[SUPPLIED RECORDS]

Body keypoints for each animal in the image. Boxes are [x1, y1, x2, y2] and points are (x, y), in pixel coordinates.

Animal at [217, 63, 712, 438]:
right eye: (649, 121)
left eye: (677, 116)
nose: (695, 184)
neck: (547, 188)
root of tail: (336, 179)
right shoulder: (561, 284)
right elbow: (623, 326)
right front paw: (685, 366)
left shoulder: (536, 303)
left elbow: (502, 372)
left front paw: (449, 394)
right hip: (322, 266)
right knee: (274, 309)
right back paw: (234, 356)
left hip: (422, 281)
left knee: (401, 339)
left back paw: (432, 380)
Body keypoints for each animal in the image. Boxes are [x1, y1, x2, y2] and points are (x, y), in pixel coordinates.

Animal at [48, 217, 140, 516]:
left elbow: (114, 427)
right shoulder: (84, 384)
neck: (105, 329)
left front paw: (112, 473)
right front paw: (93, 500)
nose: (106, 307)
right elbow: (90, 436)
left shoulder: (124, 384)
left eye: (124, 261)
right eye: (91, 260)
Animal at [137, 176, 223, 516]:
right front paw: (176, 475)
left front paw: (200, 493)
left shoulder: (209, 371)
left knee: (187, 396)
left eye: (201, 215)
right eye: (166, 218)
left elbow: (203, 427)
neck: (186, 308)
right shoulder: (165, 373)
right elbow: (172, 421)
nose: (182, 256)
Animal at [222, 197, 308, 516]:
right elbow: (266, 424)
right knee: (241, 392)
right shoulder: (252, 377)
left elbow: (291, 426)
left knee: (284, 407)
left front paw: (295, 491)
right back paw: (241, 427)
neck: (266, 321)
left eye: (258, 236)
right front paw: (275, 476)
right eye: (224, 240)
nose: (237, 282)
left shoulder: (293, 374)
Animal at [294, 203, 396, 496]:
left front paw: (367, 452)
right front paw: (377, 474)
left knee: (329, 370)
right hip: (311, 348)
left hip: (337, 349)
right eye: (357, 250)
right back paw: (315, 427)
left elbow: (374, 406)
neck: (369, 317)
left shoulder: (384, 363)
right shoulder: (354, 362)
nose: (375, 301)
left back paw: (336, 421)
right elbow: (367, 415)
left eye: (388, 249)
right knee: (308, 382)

[/SUPPLIED RECORDS]
[SUPPLIED RECORDS]

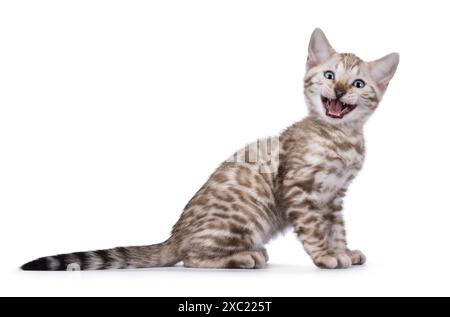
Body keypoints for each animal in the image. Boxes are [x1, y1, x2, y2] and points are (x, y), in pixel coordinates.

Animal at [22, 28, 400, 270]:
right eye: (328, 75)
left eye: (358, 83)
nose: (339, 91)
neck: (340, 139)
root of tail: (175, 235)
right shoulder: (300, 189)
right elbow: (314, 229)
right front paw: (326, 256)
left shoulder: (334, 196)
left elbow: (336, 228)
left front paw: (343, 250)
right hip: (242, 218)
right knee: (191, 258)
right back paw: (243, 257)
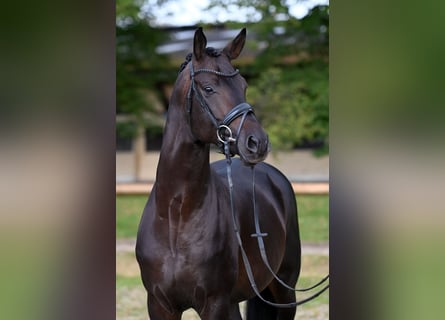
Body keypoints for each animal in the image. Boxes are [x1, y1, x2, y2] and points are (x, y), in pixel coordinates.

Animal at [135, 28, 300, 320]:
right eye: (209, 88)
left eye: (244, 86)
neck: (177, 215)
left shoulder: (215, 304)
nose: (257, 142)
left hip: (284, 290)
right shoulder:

[/SUPPLIED RECORDS]
[SUPPLIED RECORDS]

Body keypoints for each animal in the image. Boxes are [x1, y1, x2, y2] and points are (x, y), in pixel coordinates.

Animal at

[/SUPPLIED RECORDS]

▸ **TASK**
Taking the entries above, write out exactly the lines starting with the line containing "left front paw: (449, 394)" and going on through the line containing "right knee: (308, 382)", both included, and nothing else.

▸ **WRITTEN ANSWER**
left front paw: (449, 394)
right hip: (322, 266)
right knee: (274, 309)
right back paw: (234, 356)
left hip: (422, 281)
left knee: (401, 339)
left back paw: (432, 380)
Body keypoints for each animal in the image. Boxes are [x1, y1, x2, y2] and points are (x, y), in pixel coordinates.

Animal at [48, 217, 140, 516]:
left elbow: (114, 427)
right shoulder: (84, 384)
neck: (105, 329)
left front paw: (112, 473)
right front paw: (93, 500)
nose: (106, 307)
right elbow: (90, 436)
left shoulder: (124, 384)
left eye: (124, 261)
right eye: (91, 260)
Animal at [137, 176, 223, 516]:
right front paw: (176, 475)
left front paw: (200, 493)
left shoulder: (209, 371)
left knee: (187, 396)
left eye: (201, 215)
right eye: (166, 218)
left elbow: (203, 427)
neck: (186, 308)
right shoulder: (165, 373)
right elbow: (172, 421)
nose: (182, 256)
Animal at [222, 197, 308, 516]:
right elbow: (266, 424)
right knee: (241, 392)
right shoulder: (252, 377)
left elbow: (291, 426)
left knee: (284, 407)
left front paw: (295, 491)
right back paw: (241, 427)
neck: (266, 321)
left eye: (258, 236)
right front paw: (275, 476)
right eye: (224, 240)
nose: (237, 282)
left shoulder: (293, 374)
Animal at [294, 203, 396, 496]:
left front paw: (367, 452)
right front paw: (377, 474)
left knee: (329, 370)
right hip: (311, 348)
left hip: (337, 349)
right eye: (357, 250)
right back paw: (315, 427)
left elbow: (374, 406)
neck: (369, 317)
left shoulder: (384, 363)
right shoulder: (354, 362)
nose: (375, 301)
left back paw: (336, 421)
right elbow: (367, 415)
left eye: (388, 249)
right knee: (308, 382)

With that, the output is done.